A pocket listing is when a property is not advertised on the multiple listing service (MLS). This can occur in a couple of different ways. One way is when the seller signs a listing agreement and either (a) opts out of MLS advertising – this is also commonly referred to as an office exclusive listing or (b) a property is advertised as “coming soon” and the property sells before the property is marketed on the MLS. Another way is when the seller and agent do not have a listing agreement. Instead, the seller and agent have an understanding that the seller will sell the property if the right offer is presented.
Due to the inherent dangers with pocket listings, real estate agents should understand the legal, ethical and industry issues related to pocket listings.
Office exclusive listings are prohibited by MLS unless the seller opts out
MLS rules usually require agents to file listings on the MLS within two days of receiving a signed agreement. And, in the event the seller opts out of marketing their property on the MLS, the seller is then typically required to provide written authorization confirming the seller’s decision to opt out. Significantly, if the seller does not opt out and the listing is not filed on the MLS, the agent is probably in violation of MLS rules and could be subjected to significant penalties and fines.
Is a pocket listing ethical?
Article 1 of the Code of Ethics requires that REALTORS® “protect and promote the interests of their client.” Accordingly, it can be argued that the agent is violating Article 1 if a property is not marketed to a larger audience via the MLS so that the seller can receive more competitive offers. Additionally, the valuation of a property may not be as accurate because the seller does not have the benefit of the use of MLS comparables.
Moreover, Article 3 of the Code of Ethics places a duty to cooperate on REALTORS®. Arguably, if an agent has a pocket listing and does not file the listing on the MLS for broader exposure and allow for cooperative marketing, the agent is not cooperating with other REALTORS®.
Is a pocket listing legal?
Arizona allows pocket listings. However, agents should proceed with caution and consider the related risk management concerns pocket listings pose.
Arizona law provides that “[a] licensee owes a fiduciary duty to the client and shall protect and promote the client’s interests.” A.A.C. R4-28-1101(A). Similar to the argument for Article 1, less exposure could limit competitive offers thereby appearing as though the agent did not “protect and promote the client’s interests.” With regard to fiduciary duty, the agent must place their client’s interests above their own. Because a pocket listing could be perceived to benefit the agent (dual agency) over the seller, it could be determined that the agent breached their fiduciary duty.
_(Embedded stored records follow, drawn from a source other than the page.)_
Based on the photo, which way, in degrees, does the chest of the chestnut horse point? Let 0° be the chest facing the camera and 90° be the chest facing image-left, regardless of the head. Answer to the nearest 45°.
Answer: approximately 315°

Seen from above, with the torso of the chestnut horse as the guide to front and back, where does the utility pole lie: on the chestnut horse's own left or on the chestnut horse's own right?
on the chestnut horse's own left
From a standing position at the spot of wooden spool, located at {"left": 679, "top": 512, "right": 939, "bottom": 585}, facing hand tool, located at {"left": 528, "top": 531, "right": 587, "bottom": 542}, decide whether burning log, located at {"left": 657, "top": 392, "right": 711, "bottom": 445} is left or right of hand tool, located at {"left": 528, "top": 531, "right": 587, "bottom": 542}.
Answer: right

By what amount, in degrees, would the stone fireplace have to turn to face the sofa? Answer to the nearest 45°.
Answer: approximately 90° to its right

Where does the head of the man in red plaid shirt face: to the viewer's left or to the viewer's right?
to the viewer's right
Furthermore, if an agent limits listing exposure to only certain markets, it may have a discriminatory effect even if there was no intent to discriminate. And, if the agent belongs to a “pocket listing club” that sets the minimum commission to participate, it amounts to a price-fixing arrangement and violates federal antitrust regulations.
Keeping properties from the MLS may skew market value. In other words, because pocket listings are never entered into the MLS database once they are sold, it limits the available information about the market and makes it difficult for other agents, buyers and sellers to determine values of nearby properties. Likewise, an appraiser’s appraisal may be compromised with limited information.
If the agent markets a property as “coming soon” via a sign with a “coming soon” rider, the agent must first obtain the seller’s written authority. Typically, written authority is issued with an employment agreement which, in turn, may trigger the requirement for the property to be listed in the MLS.
A changing market could cause the seller to not receive the highest and best offer if the property is not marketed on the MLS.
Benefits of MLS
Generally, it is in the seller’s best interest to market the property to as large of a forum as possible. MLS provides that kind of exposure. Additionally, marketing via the MLS is not only open to all REALTORS® that participate with that MLS but MLS feeds are usually provided to a larger pool of consumers by way of the internet.
Brokers should educate their agents
Although they are not the same, the terminology for pocket listings and coming soon listings are sometimes used interchangeably. Because using the wrong terminology could convey the wrong information, brokers should educate their agents regarding the differences between the listings.
Additionally, brokers should educate their agents regarding the pros and cons of a pocket listing. An educated agent will be able to provide their seller with the necessary information to make an informed decision.
Finally, brokers may want to consider updating their policies and procedures to address pocket listings.